Incorporating its proprietary continuous carbonization process, Zoltek Companies (Nasdaq: ZOLT; Market Capitalization: $1.12 billion; Recent Price: $38.23) develops and manufactures carbon fibers, high strength, high stiffness synthetic fibers that reinforce and improve the performance of composites used as the primary building materials in every day commercial products. Ten times stronger than steel and eight times aluminum’s strength, carbon fibers are much lighter than both materials – five and 1.5 times, respectively. Additionally, their fatigue properties are superior to all known metallic structures, and they are one of the most corrosion-resistant materials available, when coupled with the proper resins.
Carbon fibers can be used to customize the electrical properties of injection molding compounds, paints, and adhesives, ultimately providing the benefits of plastics with the conductivity and electrical shielding capabilities of metals. The electrical conductivity of carbon can be used to greatly enhance the cure times for adhesive applications. And combined with its ability to be configured into a semi-permeable membrane with defined mass transport properties, carbon is a superb choice for next generation fuel cell engines and serves key applications in wind power.

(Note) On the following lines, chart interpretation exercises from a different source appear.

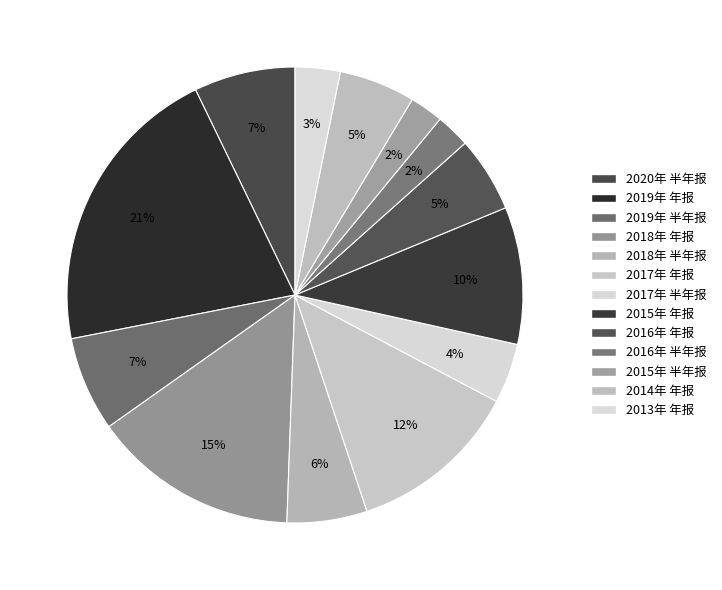

Does 2020年 半年报 represent more than half of the total?

No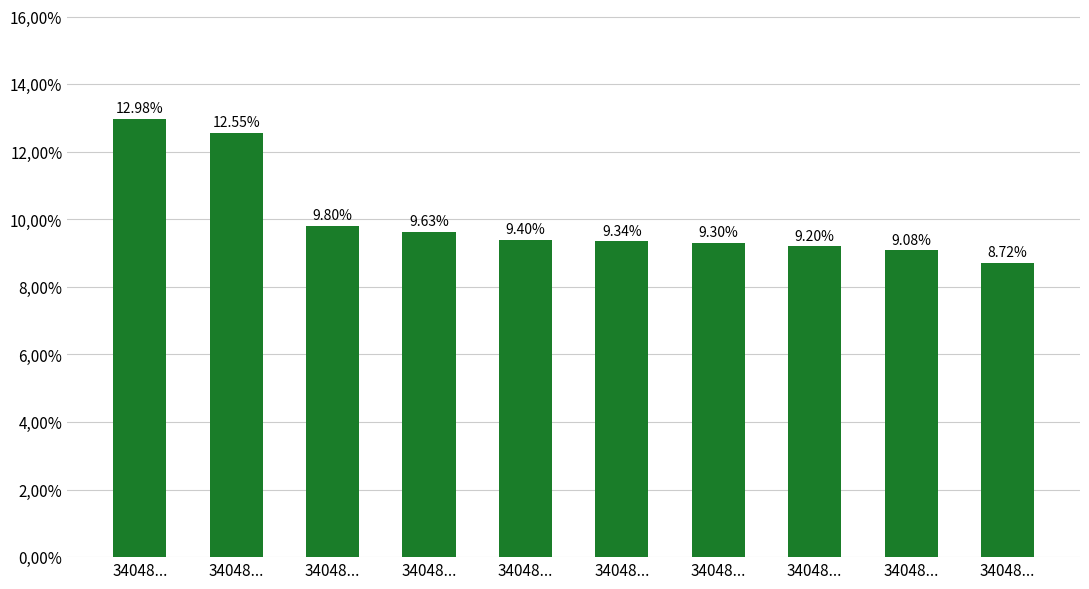

Does the chart contain any negative values?

No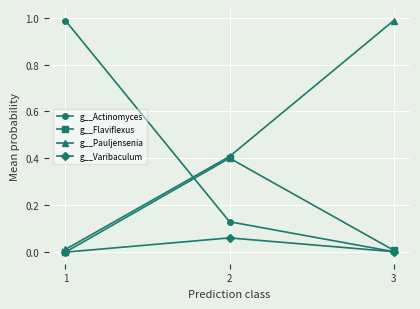

The value of g__Varibaculum at 3 is 0.0. True or false?

True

Zoltek has greatly evolved since its founding in 1975 as an industrial equipment and services company. The company jumped into the carbon fiber business via a 1988 acquisition, which changed its focus to high-priced, low-volume aerospace applications. But the snail-pace of business development pushed Zoltek into making a cutting-edge discovery, and a revolution in the carbon fiber business. The company’s research efforts resulted in the manufacture of carbon fibers from inexpensive, textile-type acrylic fibers, which duplicate the properties of the most common aerospace carbon fibers – at a substantially lower cost.

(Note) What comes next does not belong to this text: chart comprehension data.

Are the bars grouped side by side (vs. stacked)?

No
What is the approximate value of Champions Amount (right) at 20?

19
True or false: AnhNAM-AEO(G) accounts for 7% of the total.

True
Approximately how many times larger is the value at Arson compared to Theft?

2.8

Today, Zoltek produces the lowest-cost carbon fibers around the globe, and is also the world leader in installed capacity, commanding a 25% market share. And the company’s strategic plans include continued rapid capacity growth.

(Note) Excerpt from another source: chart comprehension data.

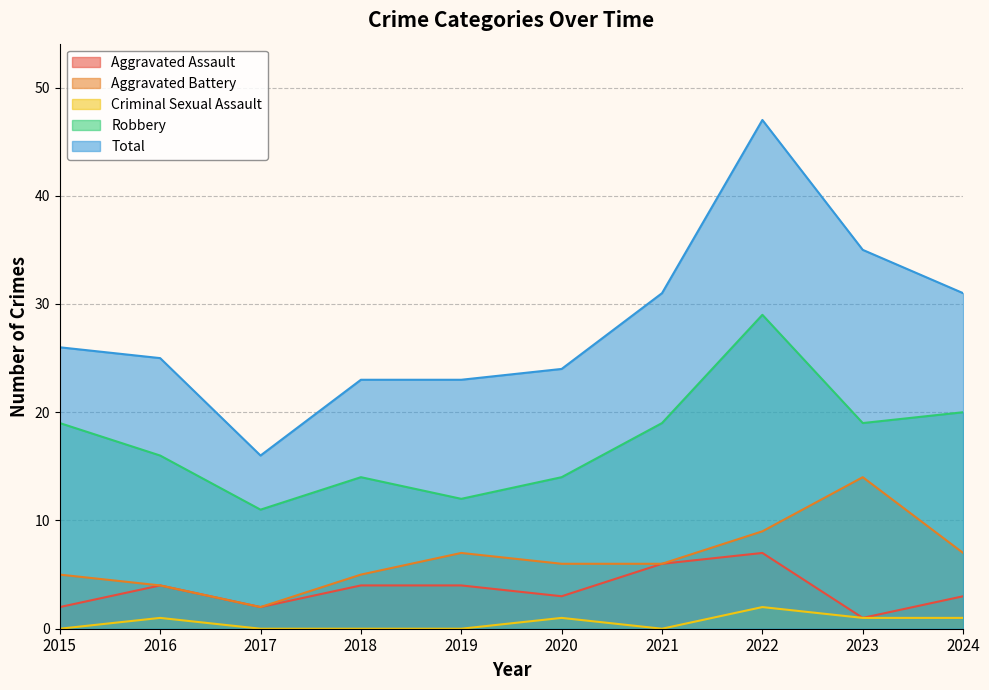

Where is Robbery nearest to the value 20?

2024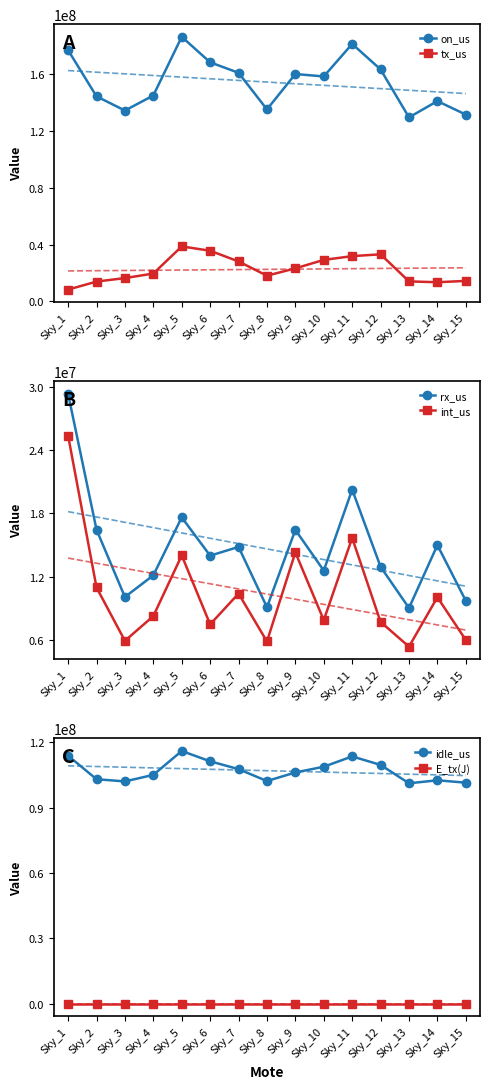

What are all the series names shown in the legend?

on_us, tx_us, rx_us, int_us, idle_us, E_tx(J)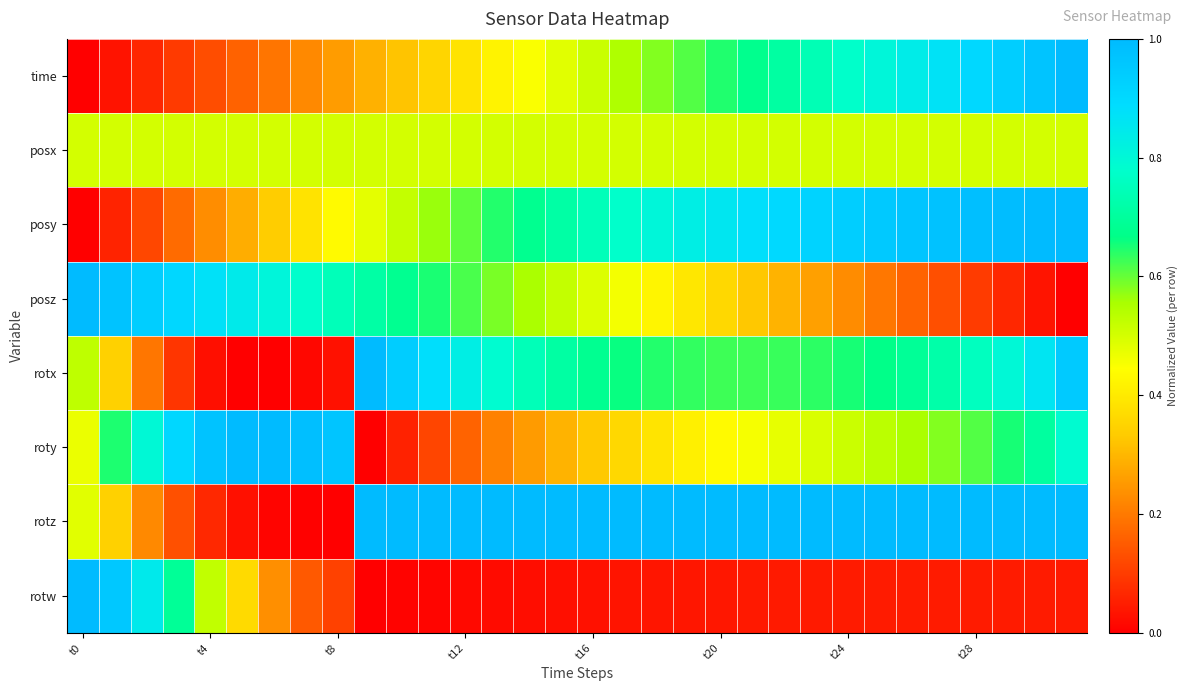

Rank the series by their maximum value, from highest to lowest.

time, posy, posz, rotx, roty, rotz, rotw, posx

For its fiscal second quarter 2007, ended March 31, 2007, Zoltek’s sales were strong, rising 40% to $36.7 million from $26.2 million in the year-ago quarter. Revenue growth was boosted by a combination of healthy demand and increased capacity. The company approached break-even, posting a loss of $6,000, or $0.00 per share, versus a loss of $27.7 million, or $1.31 per share, in the year-ago quarter. The move toward profitability can be directly attributed to improving gross margins, which over the trailing twelve months have improved from 23% to 29%.
The consensus analyst estimate calls for earning per share of $0.77 on revenues of $156.3 million in fiscal year 2007 and EPS of $1.49 on revenues of $245.2 million in fiscal year 2008.
Zoltek has created a solid market niche for itself with strong strategic advantages. Further, the potential growth for new applications and markets utilizing the company’s products is clearly promising and starting to materialize. On May 22, the company announced that it had expanded its long-term strategic supply agreement with Vestas Wind Systems AS, of Denmark, the world's largest producer of wind turbine generators. Under the expanded agreement, Zoltek remains the Preferred Supplier of carbon fibers to Vestas and based on current commitments and pricing for base quantities, expects to provide Vestas with over $300 million of carbon fiber and carbon fiber materials over the first five years of the agreement.